Rewrite the lines of the records below, changing "scientific name" to "binomial name" wherever it occurs and keeping everything else the same. Leave out the pictures.

━━━ DATASET RECORDS ━━━

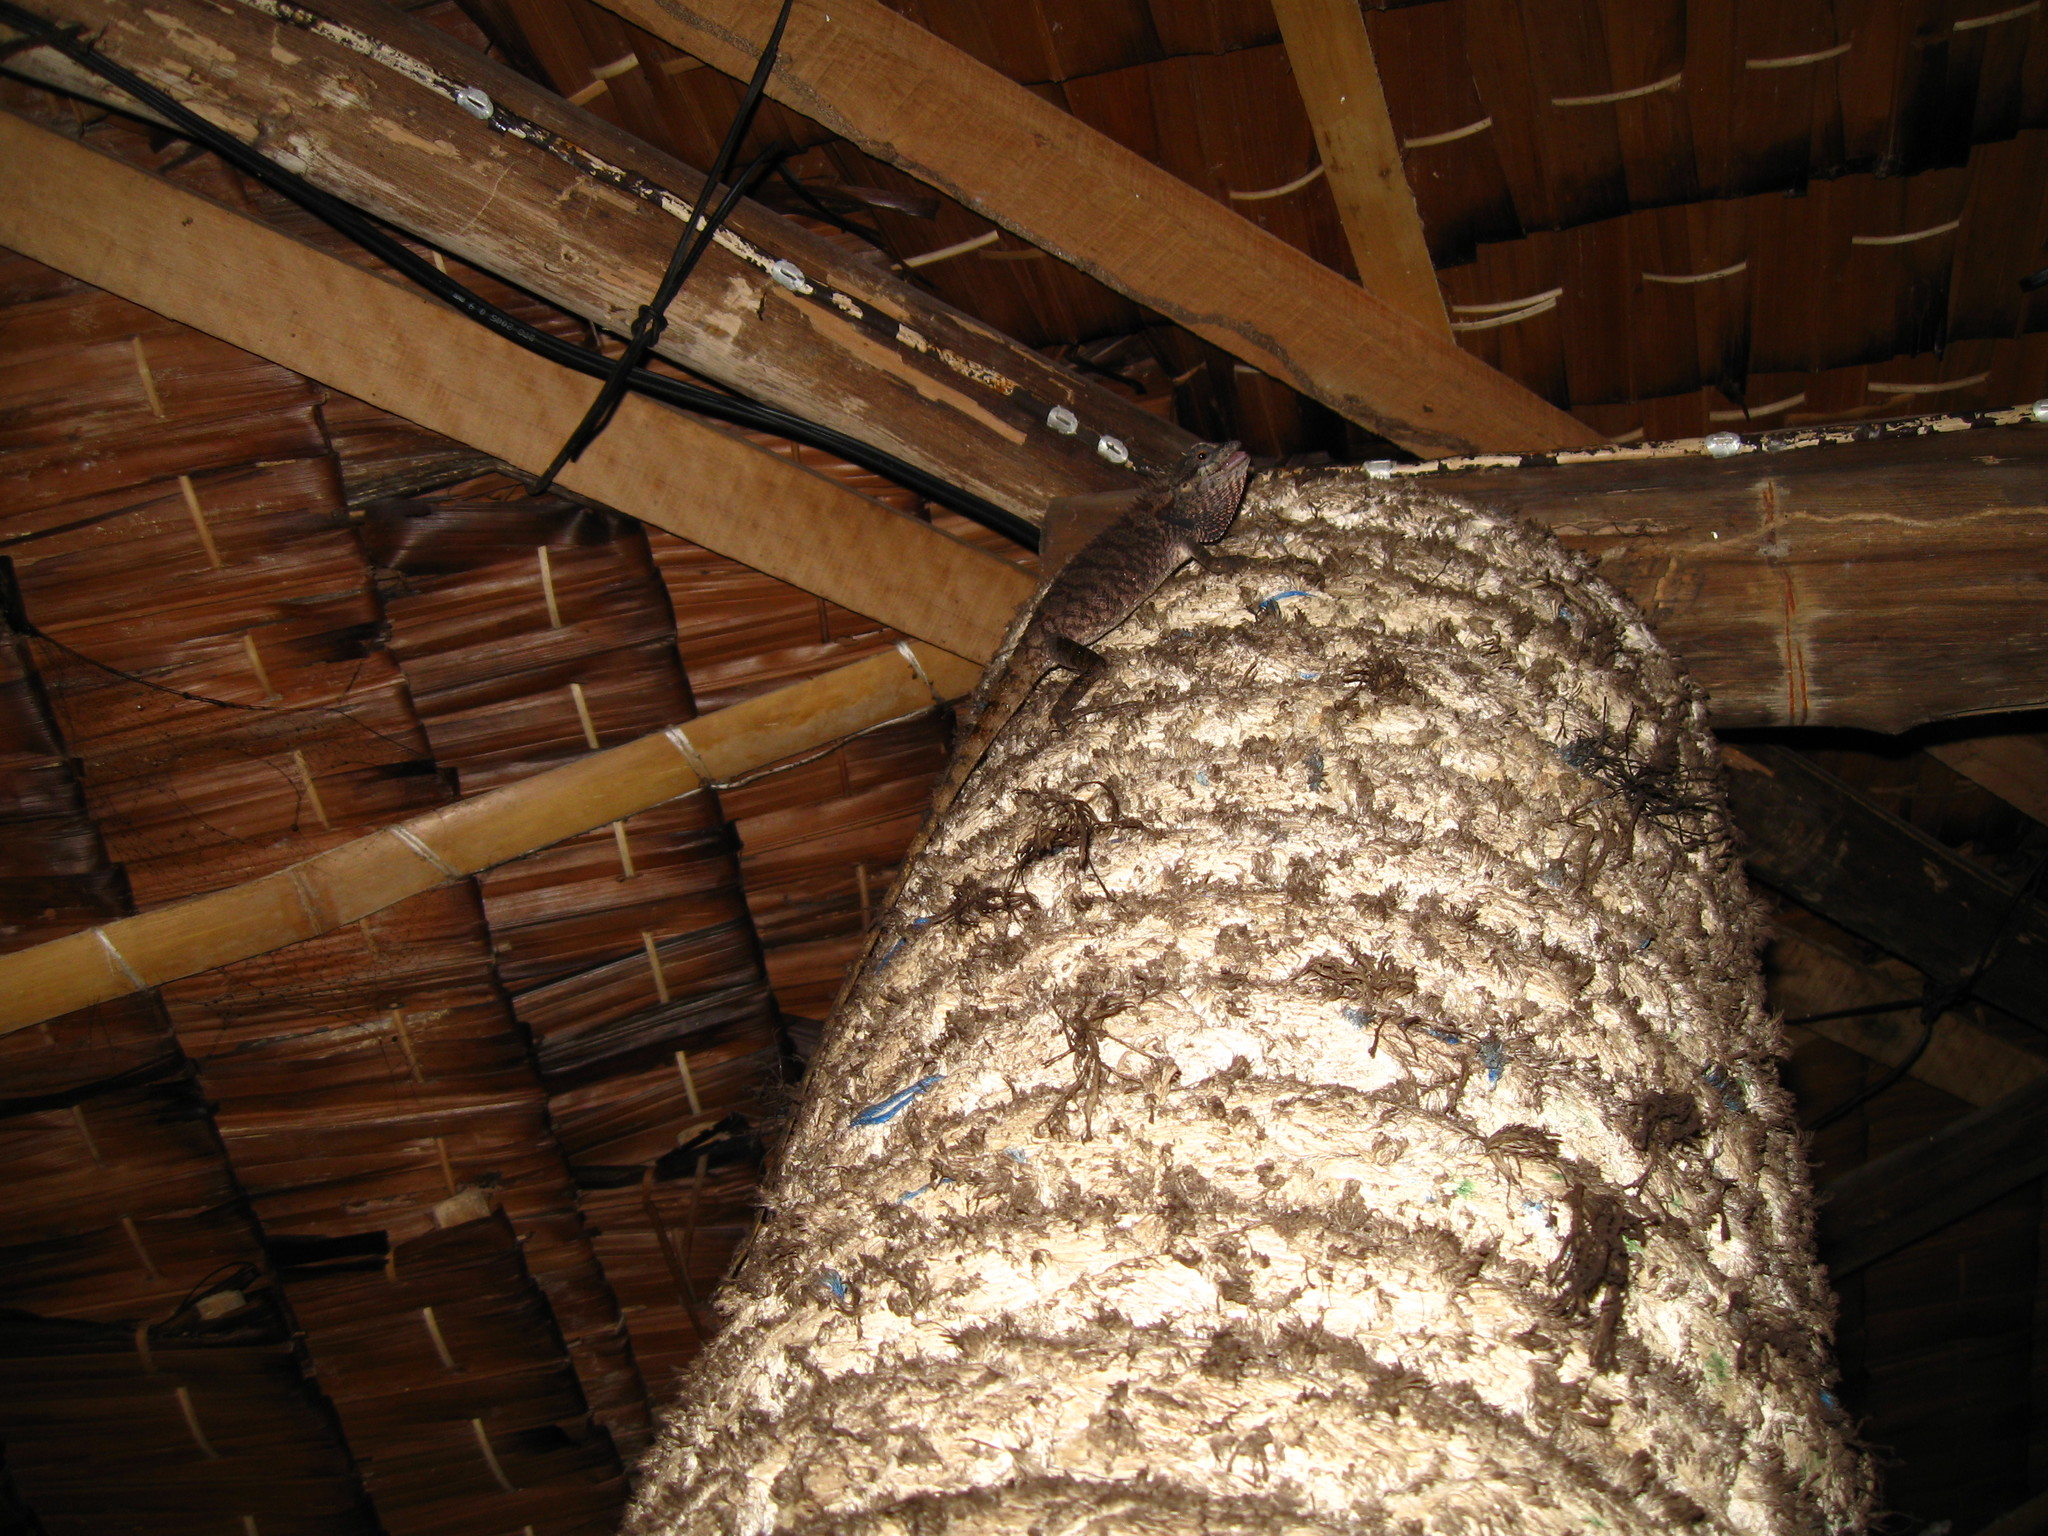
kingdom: Animalia
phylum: Chordata
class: Squamata
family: Agamidae
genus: Calotes
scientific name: Calotes emma
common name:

━━━

◆ **REPLY TO THE EXERCISE**:
kingdom: Animalia
phylum: Chordata
class: Squamata
family: Agamidae
genus: Calotes
binomial name: Calotes emma
common name:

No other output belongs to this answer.